The President is a novel published in 1946 that firmly and forever established the reputation of Miguel Ángel Asturias as one of the most important Latin American novelists of the 20th century. The final composition represents a work that the author tended to off-and-on more than a decade between 1922 and 1933, with the result being widely regarded even today as the single most important work about Latin America dictatorships yet written. The real-life inspiration of the novel’s tyrant is Manuel José Estrada Cabrera, the 13th President of the author’s native country of Guatemala.

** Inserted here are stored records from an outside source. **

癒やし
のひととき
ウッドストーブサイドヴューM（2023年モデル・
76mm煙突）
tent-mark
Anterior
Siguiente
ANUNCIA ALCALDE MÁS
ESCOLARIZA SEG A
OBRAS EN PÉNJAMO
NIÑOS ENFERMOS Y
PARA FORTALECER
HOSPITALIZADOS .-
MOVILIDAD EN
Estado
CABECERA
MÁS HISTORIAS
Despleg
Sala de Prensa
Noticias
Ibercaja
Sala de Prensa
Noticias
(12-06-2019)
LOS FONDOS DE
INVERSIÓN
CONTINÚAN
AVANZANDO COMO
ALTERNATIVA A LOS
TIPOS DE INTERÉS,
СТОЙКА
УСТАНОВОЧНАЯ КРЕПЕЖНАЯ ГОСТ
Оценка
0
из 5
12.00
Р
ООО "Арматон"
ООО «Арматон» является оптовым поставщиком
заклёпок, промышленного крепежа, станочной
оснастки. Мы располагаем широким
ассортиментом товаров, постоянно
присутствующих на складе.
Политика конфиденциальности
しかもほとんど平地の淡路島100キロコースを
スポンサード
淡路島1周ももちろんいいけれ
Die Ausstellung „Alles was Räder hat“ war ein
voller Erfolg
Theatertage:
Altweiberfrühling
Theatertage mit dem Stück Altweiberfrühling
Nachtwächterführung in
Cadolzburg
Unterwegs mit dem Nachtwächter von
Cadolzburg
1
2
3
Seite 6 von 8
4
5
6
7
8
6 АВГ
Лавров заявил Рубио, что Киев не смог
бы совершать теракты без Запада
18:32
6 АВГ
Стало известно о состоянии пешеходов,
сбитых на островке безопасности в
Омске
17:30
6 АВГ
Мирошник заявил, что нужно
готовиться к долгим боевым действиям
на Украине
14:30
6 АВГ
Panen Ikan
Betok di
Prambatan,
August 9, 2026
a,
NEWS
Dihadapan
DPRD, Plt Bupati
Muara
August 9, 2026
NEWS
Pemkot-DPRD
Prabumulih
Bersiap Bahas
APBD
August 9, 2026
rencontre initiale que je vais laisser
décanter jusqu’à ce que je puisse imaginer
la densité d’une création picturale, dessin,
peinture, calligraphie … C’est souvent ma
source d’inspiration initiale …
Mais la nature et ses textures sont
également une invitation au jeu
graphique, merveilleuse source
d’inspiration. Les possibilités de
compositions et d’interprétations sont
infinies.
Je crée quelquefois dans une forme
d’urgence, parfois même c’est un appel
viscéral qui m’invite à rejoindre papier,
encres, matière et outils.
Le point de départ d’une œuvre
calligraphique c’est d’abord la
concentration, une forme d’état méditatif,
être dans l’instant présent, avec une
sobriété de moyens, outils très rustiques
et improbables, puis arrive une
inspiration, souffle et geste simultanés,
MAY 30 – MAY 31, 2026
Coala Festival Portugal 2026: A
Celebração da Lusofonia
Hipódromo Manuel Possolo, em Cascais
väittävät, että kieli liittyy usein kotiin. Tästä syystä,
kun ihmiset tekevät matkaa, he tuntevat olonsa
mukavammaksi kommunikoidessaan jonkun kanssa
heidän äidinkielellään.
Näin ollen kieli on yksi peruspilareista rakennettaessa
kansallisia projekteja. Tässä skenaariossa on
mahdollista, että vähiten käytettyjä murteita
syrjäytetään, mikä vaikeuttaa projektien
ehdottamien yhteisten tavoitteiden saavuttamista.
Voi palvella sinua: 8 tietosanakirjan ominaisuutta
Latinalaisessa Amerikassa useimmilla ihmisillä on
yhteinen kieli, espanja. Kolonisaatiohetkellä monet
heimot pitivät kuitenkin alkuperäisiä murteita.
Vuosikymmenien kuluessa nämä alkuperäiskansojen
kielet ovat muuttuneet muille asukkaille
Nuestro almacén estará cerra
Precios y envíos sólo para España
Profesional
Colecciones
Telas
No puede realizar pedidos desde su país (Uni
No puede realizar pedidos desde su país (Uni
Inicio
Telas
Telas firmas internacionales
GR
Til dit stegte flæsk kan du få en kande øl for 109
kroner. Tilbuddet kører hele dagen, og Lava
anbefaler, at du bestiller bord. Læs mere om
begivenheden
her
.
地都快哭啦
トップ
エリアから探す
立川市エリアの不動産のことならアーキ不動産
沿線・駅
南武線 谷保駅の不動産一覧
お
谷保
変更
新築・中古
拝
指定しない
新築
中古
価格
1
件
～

The novel’s strength comes not from creating and following a character who rises to the level of tyrannical despot and situating him as the central figure in the narrative, but rather from the psychological aspects of how such a character becomes an imposition into the lives of literally everyone under that power. The actual name of the title character is never given—he is always and only referred to El Presidente and his actual physical appearance in the narrative is paltry. Like Don Vito Corleone in the film version of The Godfather, while he may technically be only a supporting character, the power of his impact upon every other scene raises him to the level of leading character. The President thus becomes more a novel about how every life lived under the aegis of a dictator becomes a narrative written by that leader than it is a life defined by those inhabiting it.
Based in large part upon the legacy and reputation which had built up around The President since its initial publication two decades earlier, Miguel Ángel Asturias was awarded the Nobel Prize for Literature in 1967.